Les répercussions de ses propos en Allemagne se poursuivront. Au-delà pourtant d’une querelle très significative, le spécialiste des religions serait bien inspiré de reconstituer le projet d’ensemble, de discerner le fil du collier qui donne sa cohérence à la juxtaposition des perles. En l’occurrence, la mise en oeuvre patiente mais inlassable d’une restauration conservatrice du catholicisme le plus intransigeant. Les discours et les initiatives de Benoît XVI deviennent inintelligibles dès que l’on perd de vue ce dessein foncier qui les supporte.

C’est pourquoi, un engagement renouvelé contre toutes les formes de fanatisme, transversales aux religions et aux idéologies, une volonté de résistance à ce qui enchaîne l’homme ou lui apprend à haïr son semblable, serait-ce au nom de Dieu ou d’une vérité intangible, une vraie laïcité qui assure une vraie liberté, constituent aujourd’hui des enjeux décisifs.

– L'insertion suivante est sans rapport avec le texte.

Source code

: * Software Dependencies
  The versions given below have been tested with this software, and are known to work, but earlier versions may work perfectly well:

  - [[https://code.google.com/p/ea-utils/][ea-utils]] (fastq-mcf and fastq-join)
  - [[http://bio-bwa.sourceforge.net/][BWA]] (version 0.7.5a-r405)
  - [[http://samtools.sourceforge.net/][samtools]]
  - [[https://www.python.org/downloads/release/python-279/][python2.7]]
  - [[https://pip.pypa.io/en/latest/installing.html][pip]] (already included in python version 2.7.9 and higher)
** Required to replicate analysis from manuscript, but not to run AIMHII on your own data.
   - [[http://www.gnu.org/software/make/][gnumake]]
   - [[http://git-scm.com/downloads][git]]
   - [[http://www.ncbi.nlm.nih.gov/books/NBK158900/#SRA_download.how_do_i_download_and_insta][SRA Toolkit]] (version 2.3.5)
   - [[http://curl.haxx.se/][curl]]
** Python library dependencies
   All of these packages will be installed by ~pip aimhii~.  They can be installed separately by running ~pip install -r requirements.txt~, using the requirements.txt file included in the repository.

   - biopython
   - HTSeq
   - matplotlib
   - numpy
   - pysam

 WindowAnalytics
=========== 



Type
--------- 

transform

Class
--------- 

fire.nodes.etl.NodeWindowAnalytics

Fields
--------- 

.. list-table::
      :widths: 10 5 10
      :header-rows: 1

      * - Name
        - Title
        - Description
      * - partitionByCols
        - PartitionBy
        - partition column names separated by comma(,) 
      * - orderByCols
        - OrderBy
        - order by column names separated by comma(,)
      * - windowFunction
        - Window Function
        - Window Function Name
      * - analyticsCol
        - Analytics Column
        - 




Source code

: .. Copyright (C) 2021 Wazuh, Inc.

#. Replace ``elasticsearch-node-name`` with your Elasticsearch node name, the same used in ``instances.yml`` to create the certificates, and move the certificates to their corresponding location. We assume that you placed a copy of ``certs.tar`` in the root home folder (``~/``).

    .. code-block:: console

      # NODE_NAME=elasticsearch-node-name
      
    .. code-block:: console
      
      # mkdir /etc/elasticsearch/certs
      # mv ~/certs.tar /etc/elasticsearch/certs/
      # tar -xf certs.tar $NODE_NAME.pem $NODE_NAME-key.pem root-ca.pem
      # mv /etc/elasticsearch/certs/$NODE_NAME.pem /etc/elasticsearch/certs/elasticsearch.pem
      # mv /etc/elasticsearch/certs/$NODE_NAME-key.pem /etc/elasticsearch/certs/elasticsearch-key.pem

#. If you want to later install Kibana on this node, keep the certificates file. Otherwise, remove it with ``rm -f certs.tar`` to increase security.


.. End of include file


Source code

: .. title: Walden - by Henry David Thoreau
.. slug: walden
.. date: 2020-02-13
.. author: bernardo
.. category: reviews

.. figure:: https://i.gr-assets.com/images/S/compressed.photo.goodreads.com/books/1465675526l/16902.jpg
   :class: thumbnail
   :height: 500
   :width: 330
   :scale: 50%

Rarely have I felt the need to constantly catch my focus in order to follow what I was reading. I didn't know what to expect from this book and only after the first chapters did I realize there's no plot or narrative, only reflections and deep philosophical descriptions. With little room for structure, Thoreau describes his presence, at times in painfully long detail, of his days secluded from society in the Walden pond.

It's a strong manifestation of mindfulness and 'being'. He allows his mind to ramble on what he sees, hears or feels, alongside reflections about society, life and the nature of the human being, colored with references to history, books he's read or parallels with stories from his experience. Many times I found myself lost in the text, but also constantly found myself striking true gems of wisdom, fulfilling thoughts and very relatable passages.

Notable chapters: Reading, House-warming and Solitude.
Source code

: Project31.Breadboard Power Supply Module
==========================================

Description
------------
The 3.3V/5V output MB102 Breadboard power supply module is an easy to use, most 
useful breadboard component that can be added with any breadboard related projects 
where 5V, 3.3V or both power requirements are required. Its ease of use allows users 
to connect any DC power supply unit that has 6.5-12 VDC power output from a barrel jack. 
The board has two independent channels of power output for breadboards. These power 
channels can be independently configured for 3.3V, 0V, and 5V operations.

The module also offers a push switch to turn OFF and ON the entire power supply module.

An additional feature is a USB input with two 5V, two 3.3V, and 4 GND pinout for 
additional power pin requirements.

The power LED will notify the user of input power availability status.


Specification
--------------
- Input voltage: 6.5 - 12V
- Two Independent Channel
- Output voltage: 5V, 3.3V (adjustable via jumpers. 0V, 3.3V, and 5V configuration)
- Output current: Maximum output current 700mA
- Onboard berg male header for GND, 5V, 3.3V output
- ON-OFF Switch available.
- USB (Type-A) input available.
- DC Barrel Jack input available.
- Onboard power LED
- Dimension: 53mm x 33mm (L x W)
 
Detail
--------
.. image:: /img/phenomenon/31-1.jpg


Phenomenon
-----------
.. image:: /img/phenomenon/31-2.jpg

Il faut donc suivre avec une toute particulière attention les tensions internes aux traditions spirituelles entre ceux qui acceptent la modernité et ceux qui cultivent l’intégrisme sous des formes variées, ou du moins des postures intransigeantes, arrogantes et parfois.

D’où l’urgence également d’un dialogue respectueux entre les religions. D’une bonne connaissance de la complexité de traditions souvent paradoxales, dont l’on ne peut faire un bloc compact trop vite mal décrit (une caricature).

Et, plus que jamais, de cultiver un esprit critique bien aiguisé, face à toutes les prétentions de vérité absolue, que l’on croie au ciel ou que l’on y croie pas.